=== Section Start ===

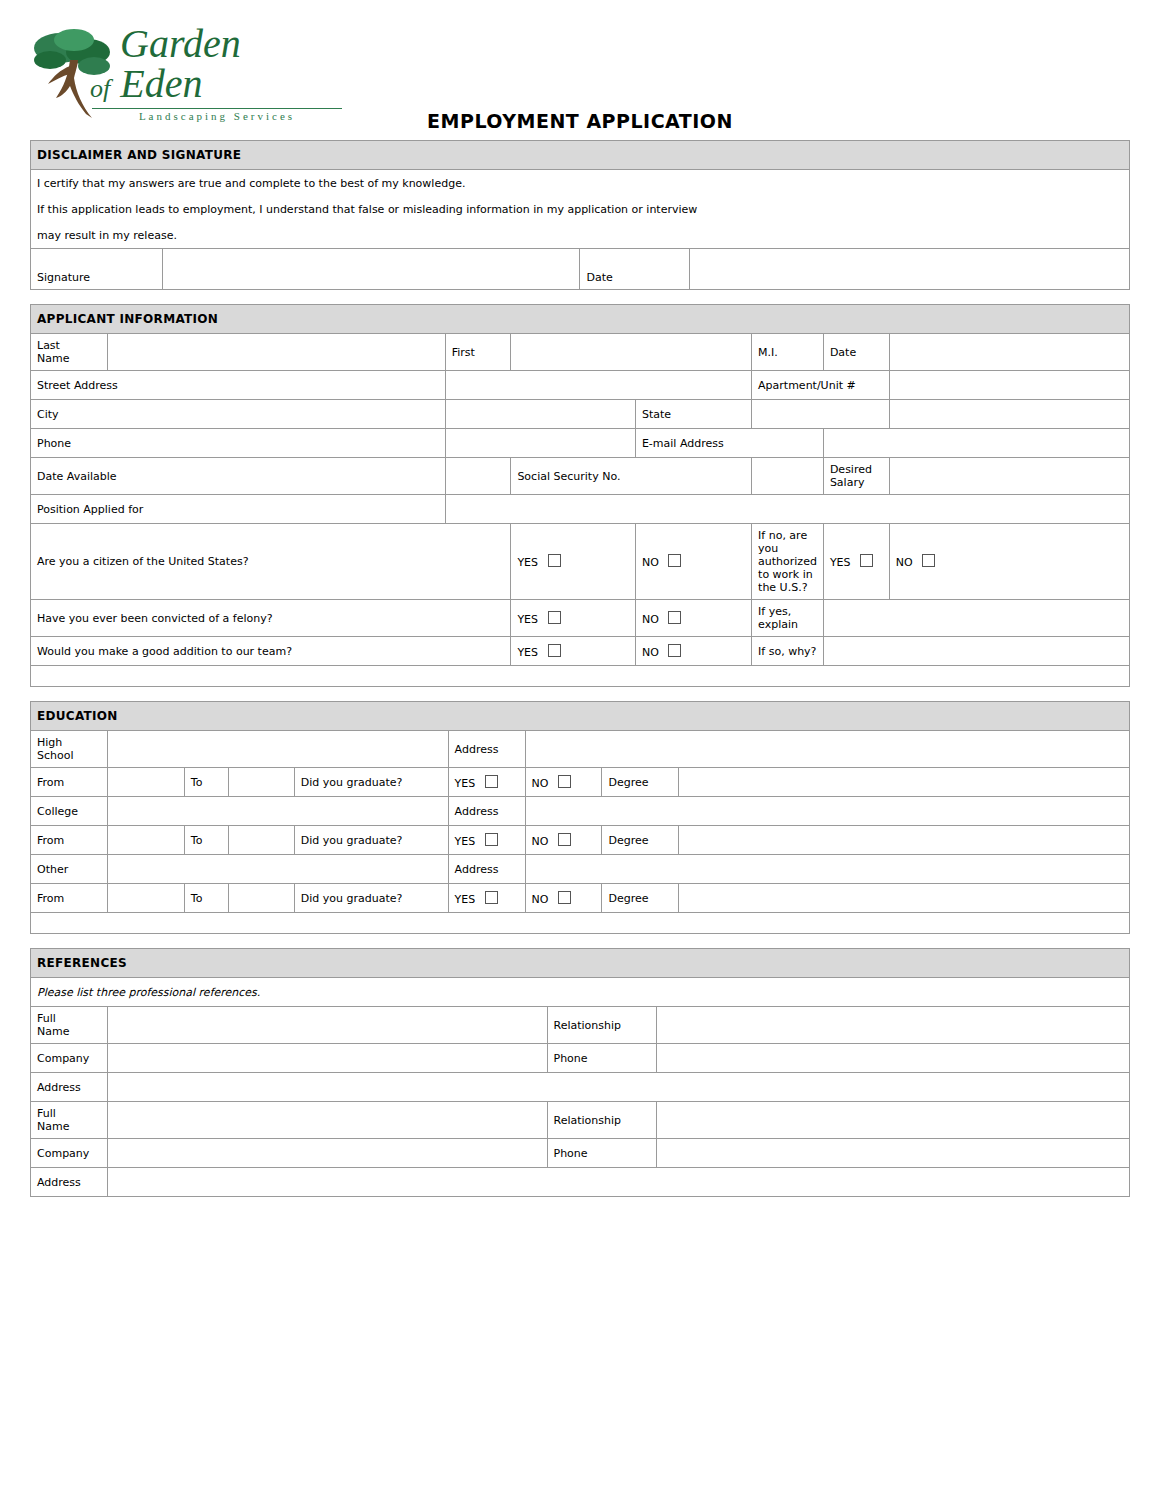Garden
of Eden
Landscaping Services
EMPLOYMENT APPLICATION
| DISCLAIMER AND SIGNATURE |
| I certify that my answers are true and complete to the best of my knowledge. |
| If this application leads to employment, I understand that false or misleading information in my application or interview |
| may result in my release. |
| Signature | | Date | |
| APPLICANT INFORMATION |
| Last Name | | First | | M.I. | Date | |
| Street Address | | Apartment/Unit # | |
| City | | State | | |
| Phone | | E-mail Address | |
| Date Available | | Social Security No. | | Desired Salary | |
| Position Applied for | |
| Are you a citizen of the United States? | YES | NO | If no, are you authorized to work in the U.S.? | YES | NO |
| Have you ever been convicted of a felony? | YES | NO | If yes, explain | |
| Would you make a good addition to our team? | YES | NO | If so, why? | |
| EDUCATION |
| High School | | Address | |
| From | | To | | Did you graduate? | YES | NO | Degree | |
| College | | Address | |
| From | | To | | Did you graduate? | YES | NO | Degree | |
| Other | | Address | |
| From | | To | | Did you graduate? | YES | NO | Degree | |
| REFERENCES |
| Please list three professional references. |
| Full Name | | Relationship | |
| Company | | Phone | |
| Address | |
| Full Name | | Relationship | |
| Company | | Phone | |
| Address | |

=== Section End ===

→ What the task requires
Write the material out again exactly as it appears, dropping the pictures.

→ Response below
Garden
of Eden
Landscaping Services
EMPLOYMENT APPLICATION
| DISCLAIMER AND SIGNATURE |
| I certify that my answers are true and complete to the best of my knowledge. |
| If this application leads to employment, I understand that false or misleading information in my application or interview |
| may result in my release. |
| Signature | | Date | |
| APPLICANT INFORMATION |
| Last Name | | First | | M.I. | Date | |
| Street Address | | Apartment/Unit # | |
| City | | State | | |
| Phone | | E-mail Address | |
| Date Available | | Social Security No. | | Desired Salary | |
| Position Applied for | |
| Are you a citizen of the United States? | YES | NO | If no, are you authorized to work in the U.S.? | YES | NO |
| Have you ever been convicted of a felony? | YES | NO | If yes, explain | |
| Would you make a good addition to our team? | YES | NO | If so, why? | |
| EDUCATION |
| High School | | Address | |
| From | | To | | Did you graduate? | YES | NO | Degree | |
| College | | Address | |
| From | | To | | Did you graduate? | YES | NO | Degree | |
| Other | | Address | |
| From | | To | | Did you graduate? | YES | NO | Degree | |
| REFERENCES |
| Please list three professional references. |
| Full Name | | Relationship | |
| Company | | Phone | |
| Address | |
| Full Name | | Relationship | |
| Company | | Phone | |
| Address | |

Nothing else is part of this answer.